Сейчас же прекрасным русским языком она обласкала меня, с упреками, что я до сих пор не побывал у нее. Появился на деревянном столике без скатерти тот особенный кофеек и те вкуснейшие сливки, которых вкуса не знают даже самые именитые и богатейшие господа; принесена мальчиком еще дымящаяся саечка, печеная на соломке, и вот мы сидим и мирно вспоминаем нашу Осиновку, наш гороховый кофей, так как в Чугуеве не пьют и не умеют даже заваривать этот иностранный напиток — настоящий; у нас даже кофейник был Татьяны Федотовны, который она носила с собою в ранце, а своего в заводе не было.

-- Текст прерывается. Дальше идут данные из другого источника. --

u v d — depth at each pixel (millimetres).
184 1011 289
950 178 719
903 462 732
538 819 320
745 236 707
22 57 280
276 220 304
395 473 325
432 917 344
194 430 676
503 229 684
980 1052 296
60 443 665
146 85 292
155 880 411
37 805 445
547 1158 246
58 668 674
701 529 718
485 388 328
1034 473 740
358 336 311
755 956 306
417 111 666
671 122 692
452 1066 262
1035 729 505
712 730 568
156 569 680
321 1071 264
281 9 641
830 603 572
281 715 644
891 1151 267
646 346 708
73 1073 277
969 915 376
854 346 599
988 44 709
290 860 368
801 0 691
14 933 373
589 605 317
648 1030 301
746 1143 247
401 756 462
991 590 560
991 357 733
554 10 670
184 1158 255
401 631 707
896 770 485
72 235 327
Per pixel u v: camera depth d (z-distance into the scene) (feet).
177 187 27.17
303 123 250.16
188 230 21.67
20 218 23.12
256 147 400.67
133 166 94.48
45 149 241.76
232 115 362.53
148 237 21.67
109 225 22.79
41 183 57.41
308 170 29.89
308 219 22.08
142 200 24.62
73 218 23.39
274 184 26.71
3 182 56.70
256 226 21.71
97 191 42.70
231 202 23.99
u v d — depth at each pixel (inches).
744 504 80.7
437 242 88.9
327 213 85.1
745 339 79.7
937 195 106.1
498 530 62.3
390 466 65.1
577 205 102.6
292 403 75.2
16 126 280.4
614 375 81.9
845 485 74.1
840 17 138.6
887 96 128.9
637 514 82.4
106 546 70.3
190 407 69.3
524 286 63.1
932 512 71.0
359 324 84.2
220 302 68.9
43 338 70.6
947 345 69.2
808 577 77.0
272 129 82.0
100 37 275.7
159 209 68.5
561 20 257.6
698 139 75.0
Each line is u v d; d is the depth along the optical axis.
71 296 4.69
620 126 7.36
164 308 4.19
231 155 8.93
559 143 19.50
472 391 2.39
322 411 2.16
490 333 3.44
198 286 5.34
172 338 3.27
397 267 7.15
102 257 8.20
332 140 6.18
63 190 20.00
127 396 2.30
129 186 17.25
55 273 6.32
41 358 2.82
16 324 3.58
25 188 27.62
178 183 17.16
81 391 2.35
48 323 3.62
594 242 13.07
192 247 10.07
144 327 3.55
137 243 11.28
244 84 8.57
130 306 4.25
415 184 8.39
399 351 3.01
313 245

Когда в конце беседы я стал не без страха расспрашивать ее о протекции у генерала Прянишникова, она не только не смутилась, но даже как будто обрадовалась своей важной задаче — доложить обо мне «енаралу» — и сказала, чтобы я опять наведался к ней, не откладывая далеко.
Скоро я получил от нее письмо по городской почте. Она уведомляла меня о дне, когда я должен был быть у нее в половине десятого утром, как приказал «енарал».
Чтобы не опоздать, я явился раньше девяти часов, и мне показалось, что я очень долго ждал, пока лакей сверху не позвал меня следовать за ним.
Мы долго шли по длинным узким коридорам, заставленным большими дорожными сундуками, поднимались по маленьким лестницам с крутыми поворотами и наконец остановились в большой передней, где сидели два черноусых курьера в форме почтальонов. (Прянишников был министр почт.) Из этой комнаты меня перевели в соседнюю, тоже большую комнату и здесь сказали ждать его превосходительства.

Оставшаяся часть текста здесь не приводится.